◆ WHAT IS REQUIRED ◆
Which lines of the records contain "billion"? Collect every one of them.

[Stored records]

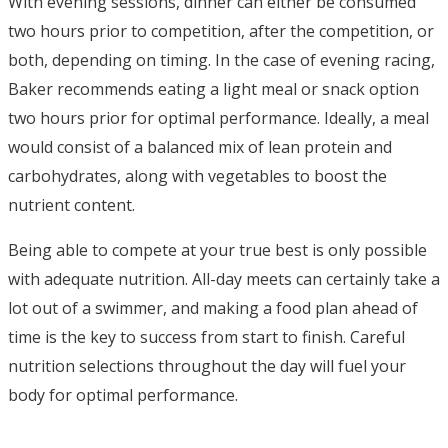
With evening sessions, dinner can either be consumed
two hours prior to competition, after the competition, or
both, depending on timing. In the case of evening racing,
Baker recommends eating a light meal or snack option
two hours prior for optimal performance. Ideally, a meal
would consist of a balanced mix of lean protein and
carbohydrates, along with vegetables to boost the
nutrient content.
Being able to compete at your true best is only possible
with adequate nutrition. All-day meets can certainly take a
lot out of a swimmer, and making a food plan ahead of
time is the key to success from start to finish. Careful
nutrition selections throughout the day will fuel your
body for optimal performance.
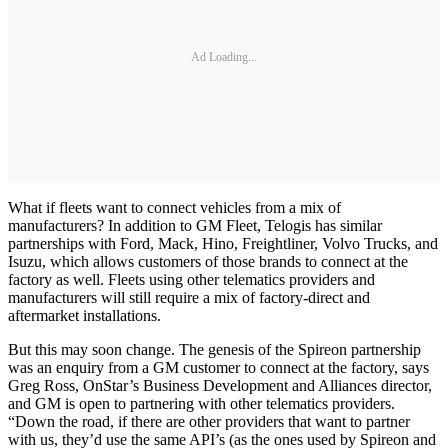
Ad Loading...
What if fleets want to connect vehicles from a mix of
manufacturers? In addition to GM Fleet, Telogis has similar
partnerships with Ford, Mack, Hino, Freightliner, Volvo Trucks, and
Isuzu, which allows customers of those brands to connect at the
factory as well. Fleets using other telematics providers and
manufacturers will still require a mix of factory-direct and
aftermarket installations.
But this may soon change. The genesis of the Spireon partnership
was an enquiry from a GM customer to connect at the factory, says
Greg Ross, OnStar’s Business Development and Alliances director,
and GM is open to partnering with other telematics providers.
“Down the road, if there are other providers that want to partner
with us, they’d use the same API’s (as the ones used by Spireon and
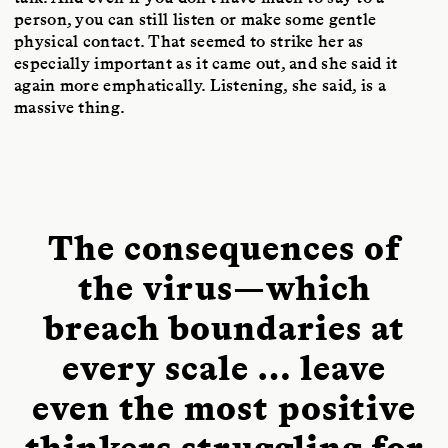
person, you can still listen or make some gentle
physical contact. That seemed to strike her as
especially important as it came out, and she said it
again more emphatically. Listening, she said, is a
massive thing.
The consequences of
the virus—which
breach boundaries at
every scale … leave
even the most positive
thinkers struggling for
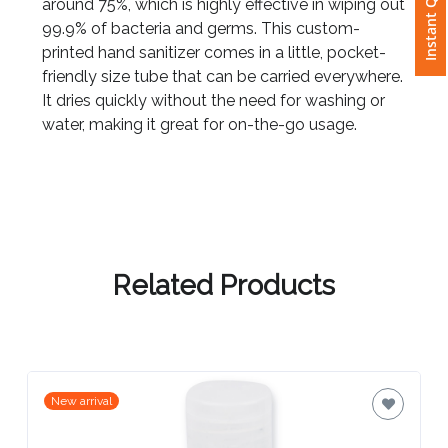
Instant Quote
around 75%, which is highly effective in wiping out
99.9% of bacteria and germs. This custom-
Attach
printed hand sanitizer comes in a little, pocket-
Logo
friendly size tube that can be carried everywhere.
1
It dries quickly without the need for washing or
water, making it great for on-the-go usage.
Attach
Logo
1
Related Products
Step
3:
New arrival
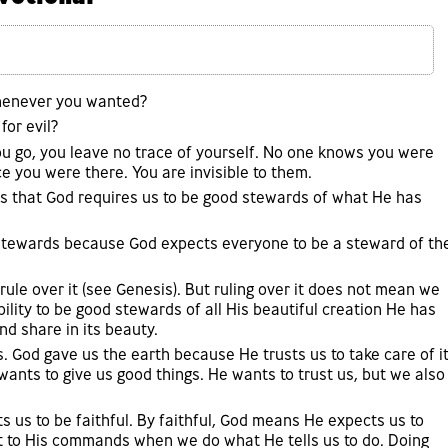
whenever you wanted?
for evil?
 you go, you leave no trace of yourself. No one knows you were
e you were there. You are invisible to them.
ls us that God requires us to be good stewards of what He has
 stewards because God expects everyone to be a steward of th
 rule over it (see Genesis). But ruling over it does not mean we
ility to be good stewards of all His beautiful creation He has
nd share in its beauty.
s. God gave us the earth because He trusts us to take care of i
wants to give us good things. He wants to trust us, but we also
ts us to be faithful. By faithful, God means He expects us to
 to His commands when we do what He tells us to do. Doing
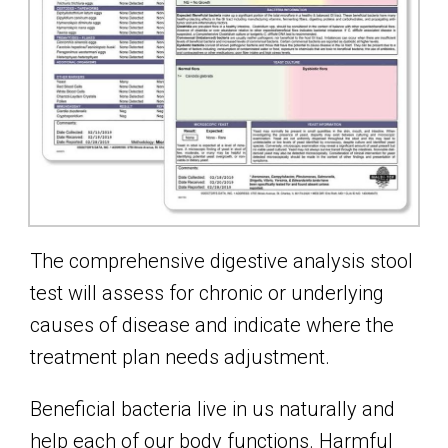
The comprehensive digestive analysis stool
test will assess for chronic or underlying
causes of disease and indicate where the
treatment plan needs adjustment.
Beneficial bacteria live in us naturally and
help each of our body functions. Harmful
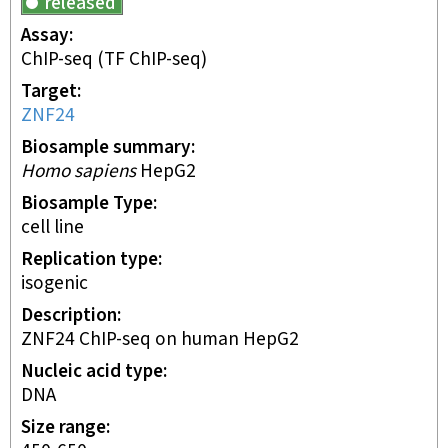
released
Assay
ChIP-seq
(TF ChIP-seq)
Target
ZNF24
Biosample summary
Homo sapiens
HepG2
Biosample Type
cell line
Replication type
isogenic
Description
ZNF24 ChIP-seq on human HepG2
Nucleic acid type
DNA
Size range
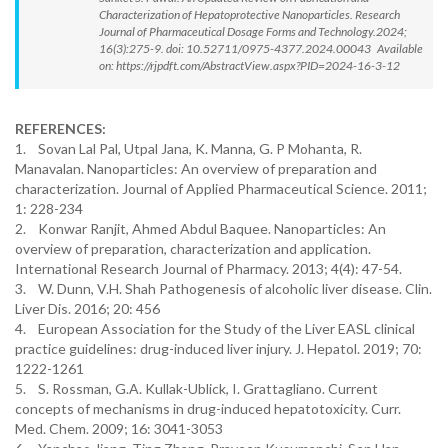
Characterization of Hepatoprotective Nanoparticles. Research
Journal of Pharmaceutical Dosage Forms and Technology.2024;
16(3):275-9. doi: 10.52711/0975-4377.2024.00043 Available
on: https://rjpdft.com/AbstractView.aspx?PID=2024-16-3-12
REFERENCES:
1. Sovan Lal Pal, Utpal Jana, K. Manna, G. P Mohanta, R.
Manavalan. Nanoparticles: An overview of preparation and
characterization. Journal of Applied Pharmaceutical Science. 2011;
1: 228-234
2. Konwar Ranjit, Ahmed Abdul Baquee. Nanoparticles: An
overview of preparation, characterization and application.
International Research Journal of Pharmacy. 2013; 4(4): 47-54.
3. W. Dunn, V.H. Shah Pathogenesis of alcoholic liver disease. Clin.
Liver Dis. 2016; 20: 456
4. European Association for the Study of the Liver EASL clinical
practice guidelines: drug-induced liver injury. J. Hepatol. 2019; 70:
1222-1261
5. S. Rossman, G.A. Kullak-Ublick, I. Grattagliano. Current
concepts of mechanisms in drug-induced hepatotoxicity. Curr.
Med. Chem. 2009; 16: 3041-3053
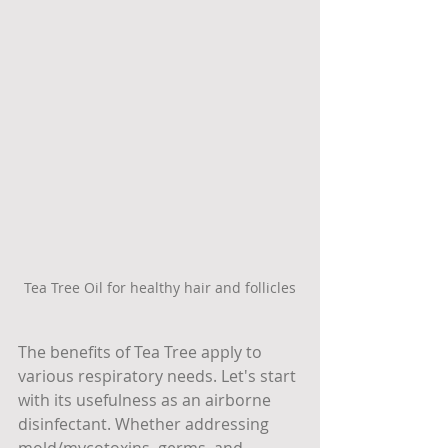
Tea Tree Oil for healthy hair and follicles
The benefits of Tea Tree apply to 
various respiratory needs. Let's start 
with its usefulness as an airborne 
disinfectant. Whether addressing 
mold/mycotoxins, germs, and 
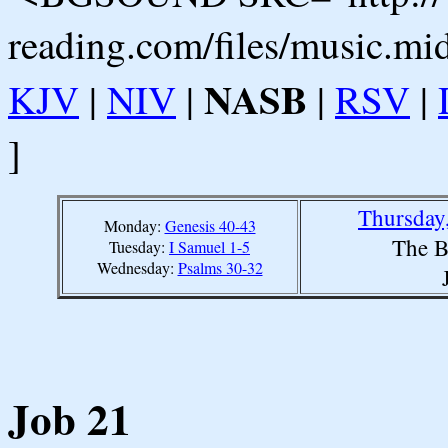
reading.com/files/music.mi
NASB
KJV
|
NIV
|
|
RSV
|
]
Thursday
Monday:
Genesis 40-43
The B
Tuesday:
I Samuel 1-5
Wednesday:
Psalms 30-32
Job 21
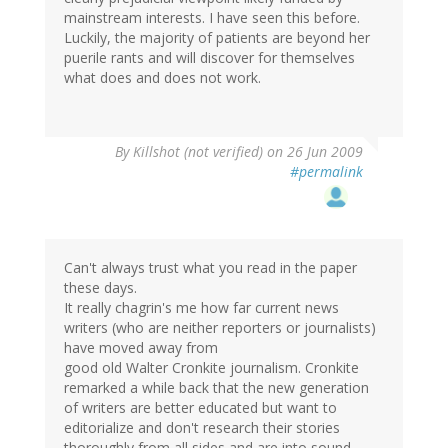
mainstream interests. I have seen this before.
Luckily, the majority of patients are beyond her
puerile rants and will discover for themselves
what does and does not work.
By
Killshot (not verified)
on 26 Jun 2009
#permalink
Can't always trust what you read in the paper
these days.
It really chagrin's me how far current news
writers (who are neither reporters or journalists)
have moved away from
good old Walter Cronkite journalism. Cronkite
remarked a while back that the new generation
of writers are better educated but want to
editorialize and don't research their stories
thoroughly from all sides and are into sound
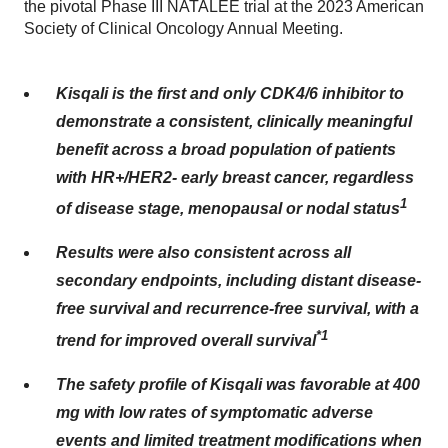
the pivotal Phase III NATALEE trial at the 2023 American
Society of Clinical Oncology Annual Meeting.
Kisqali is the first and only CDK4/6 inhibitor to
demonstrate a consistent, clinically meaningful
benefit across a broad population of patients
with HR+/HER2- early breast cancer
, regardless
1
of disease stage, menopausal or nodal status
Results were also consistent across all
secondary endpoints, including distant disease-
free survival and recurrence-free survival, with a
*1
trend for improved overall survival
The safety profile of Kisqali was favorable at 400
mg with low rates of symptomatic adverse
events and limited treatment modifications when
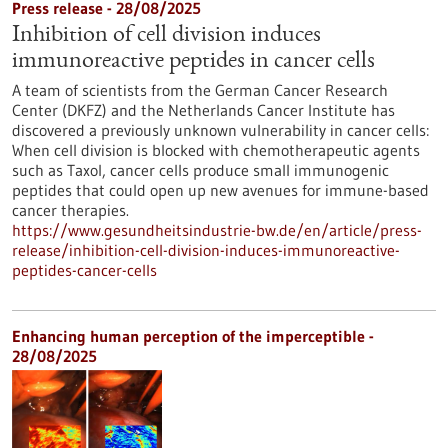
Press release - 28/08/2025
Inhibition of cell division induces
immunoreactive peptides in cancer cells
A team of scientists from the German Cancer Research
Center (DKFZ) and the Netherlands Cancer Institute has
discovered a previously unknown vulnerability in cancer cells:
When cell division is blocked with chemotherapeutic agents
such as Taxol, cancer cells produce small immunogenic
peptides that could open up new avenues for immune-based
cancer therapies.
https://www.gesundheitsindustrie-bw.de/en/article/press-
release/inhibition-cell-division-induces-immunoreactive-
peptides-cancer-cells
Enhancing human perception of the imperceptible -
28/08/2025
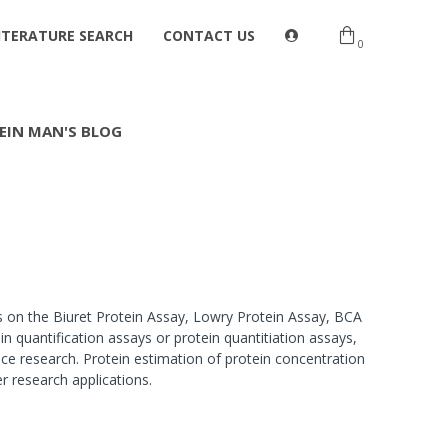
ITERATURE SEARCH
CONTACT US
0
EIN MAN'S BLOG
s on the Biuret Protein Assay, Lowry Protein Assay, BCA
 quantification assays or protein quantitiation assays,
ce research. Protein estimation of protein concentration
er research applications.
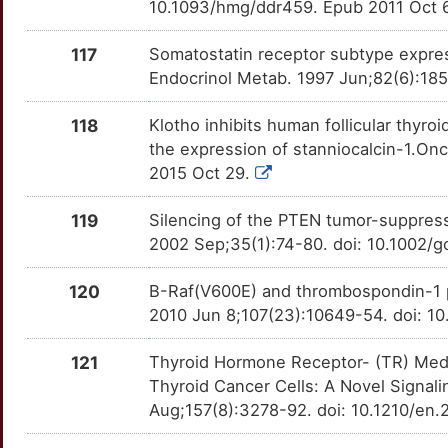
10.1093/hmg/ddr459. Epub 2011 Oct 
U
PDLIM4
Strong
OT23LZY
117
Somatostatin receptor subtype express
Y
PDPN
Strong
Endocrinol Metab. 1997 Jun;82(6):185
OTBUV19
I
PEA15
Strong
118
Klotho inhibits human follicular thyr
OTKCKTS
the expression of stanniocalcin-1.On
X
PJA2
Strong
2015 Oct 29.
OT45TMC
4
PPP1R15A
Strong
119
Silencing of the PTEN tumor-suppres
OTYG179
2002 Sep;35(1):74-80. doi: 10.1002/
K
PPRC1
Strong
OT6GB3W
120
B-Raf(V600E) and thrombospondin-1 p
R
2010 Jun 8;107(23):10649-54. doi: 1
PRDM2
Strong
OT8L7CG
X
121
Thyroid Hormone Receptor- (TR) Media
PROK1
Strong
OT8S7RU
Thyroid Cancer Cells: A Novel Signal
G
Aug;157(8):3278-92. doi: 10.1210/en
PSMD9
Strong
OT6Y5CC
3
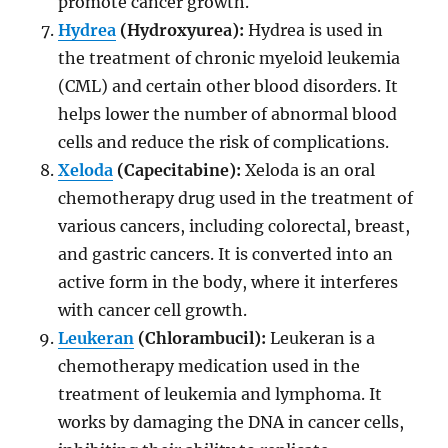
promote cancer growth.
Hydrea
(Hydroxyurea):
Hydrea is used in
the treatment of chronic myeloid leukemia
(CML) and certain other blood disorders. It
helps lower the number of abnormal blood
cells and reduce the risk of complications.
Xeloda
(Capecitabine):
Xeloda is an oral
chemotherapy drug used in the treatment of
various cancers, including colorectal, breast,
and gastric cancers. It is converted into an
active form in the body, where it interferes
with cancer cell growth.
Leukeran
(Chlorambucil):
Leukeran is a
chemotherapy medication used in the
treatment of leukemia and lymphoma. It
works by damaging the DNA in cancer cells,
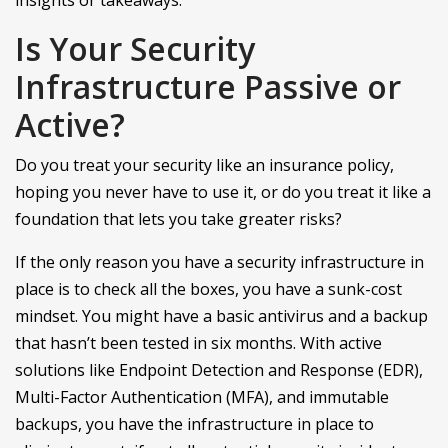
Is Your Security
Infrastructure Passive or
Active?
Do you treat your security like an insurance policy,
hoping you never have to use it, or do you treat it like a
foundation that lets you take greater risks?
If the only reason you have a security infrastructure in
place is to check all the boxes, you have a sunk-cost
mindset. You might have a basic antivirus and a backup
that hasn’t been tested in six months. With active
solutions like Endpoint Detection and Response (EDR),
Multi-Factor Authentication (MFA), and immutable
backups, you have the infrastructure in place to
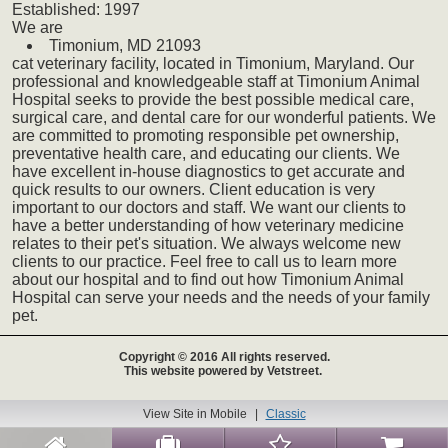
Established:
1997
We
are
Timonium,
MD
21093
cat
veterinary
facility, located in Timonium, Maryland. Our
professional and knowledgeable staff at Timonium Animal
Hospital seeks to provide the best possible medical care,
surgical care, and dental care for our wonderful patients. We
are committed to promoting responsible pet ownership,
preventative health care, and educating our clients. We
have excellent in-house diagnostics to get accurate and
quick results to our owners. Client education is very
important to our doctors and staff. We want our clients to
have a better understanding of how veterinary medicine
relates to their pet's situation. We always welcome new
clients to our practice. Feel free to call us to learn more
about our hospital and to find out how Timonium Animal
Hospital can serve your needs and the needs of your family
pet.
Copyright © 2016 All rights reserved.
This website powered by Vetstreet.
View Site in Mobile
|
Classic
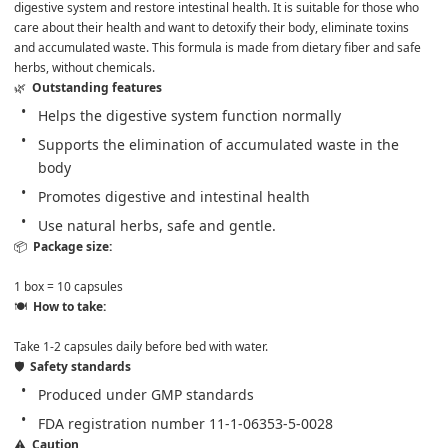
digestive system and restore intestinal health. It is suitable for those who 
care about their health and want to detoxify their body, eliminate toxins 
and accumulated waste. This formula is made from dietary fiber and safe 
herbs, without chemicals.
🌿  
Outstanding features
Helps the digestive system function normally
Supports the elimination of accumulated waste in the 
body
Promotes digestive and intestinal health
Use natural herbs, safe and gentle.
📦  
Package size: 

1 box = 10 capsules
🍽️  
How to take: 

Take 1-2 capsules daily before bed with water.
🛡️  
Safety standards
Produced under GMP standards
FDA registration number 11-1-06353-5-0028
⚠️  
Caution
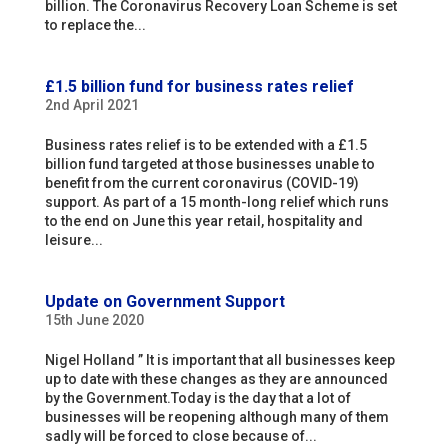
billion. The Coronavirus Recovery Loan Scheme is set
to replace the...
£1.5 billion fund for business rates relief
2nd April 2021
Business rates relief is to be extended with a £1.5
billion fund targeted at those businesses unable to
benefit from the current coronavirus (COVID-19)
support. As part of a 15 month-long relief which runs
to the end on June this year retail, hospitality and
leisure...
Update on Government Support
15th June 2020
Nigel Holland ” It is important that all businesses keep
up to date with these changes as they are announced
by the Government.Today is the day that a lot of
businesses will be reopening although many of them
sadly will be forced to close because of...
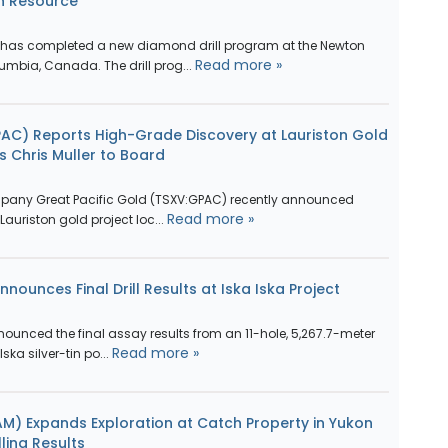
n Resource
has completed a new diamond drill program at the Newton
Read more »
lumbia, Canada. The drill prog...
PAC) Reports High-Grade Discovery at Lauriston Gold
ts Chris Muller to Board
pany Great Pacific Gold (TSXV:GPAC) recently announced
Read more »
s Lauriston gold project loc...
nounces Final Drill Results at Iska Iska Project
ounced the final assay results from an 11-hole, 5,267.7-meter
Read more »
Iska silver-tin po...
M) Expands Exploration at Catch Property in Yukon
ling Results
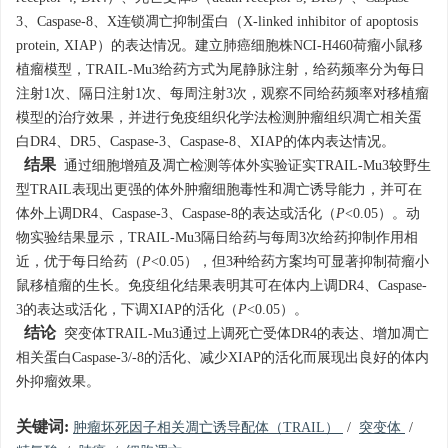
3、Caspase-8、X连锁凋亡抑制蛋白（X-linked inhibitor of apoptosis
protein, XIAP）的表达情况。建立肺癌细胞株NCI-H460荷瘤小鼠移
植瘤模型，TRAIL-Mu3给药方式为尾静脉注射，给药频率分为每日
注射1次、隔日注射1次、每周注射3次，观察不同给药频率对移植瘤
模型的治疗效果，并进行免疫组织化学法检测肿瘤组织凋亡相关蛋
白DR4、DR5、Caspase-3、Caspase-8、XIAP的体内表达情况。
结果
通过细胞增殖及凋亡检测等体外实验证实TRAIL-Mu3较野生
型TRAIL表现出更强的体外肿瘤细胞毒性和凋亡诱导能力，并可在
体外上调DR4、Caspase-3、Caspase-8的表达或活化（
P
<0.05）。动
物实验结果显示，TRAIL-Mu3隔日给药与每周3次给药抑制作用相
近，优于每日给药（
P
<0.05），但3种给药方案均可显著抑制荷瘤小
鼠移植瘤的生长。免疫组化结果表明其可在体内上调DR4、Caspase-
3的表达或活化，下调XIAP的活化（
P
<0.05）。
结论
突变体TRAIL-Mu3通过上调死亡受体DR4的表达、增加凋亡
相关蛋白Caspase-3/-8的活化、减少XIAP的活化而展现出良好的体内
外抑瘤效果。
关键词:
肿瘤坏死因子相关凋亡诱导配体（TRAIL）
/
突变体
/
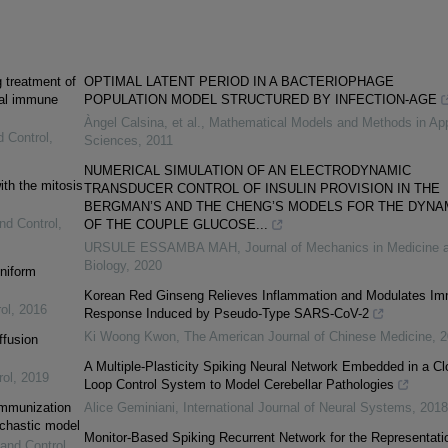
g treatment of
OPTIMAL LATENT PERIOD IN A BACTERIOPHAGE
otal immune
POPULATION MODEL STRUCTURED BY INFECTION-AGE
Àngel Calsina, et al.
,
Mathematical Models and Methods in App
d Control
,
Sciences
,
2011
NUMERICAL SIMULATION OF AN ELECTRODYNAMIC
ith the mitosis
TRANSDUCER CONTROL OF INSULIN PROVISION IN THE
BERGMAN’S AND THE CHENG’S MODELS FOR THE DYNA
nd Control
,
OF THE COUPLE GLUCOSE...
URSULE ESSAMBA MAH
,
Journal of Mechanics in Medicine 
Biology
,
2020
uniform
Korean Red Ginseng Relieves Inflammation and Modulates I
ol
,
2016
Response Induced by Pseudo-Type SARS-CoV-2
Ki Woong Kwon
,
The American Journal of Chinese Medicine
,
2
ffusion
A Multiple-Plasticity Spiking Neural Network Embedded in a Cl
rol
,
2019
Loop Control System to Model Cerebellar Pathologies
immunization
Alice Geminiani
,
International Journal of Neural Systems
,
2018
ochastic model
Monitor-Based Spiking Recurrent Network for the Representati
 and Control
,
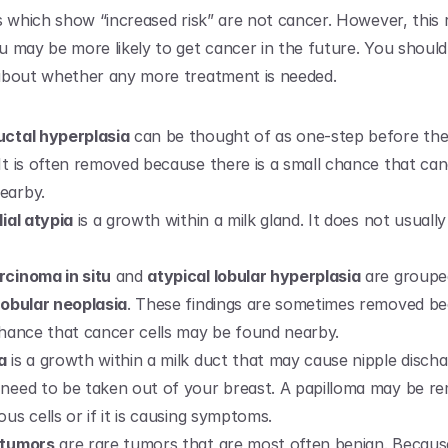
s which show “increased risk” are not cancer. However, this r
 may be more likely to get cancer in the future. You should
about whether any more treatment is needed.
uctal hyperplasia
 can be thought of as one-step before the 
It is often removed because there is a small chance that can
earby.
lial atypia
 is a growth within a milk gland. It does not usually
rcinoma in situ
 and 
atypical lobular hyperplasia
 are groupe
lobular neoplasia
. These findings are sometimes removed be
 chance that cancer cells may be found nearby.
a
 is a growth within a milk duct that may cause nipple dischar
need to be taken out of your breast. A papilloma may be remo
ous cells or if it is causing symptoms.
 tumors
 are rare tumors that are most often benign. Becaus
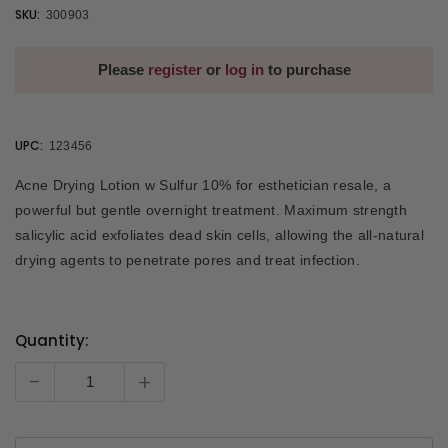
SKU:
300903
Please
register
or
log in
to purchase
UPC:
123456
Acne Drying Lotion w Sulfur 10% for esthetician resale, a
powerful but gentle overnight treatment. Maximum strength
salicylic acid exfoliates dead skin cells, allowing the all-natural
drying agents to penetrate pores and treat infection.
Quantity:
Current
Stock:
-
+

◆ OUTPUT FOR THIS EXERCISE ◆
billion. The Coronavirus Recovery Loan Scheme is set
£1.5 billion fund for business rates relief
billion fund targeted at those businesses unable to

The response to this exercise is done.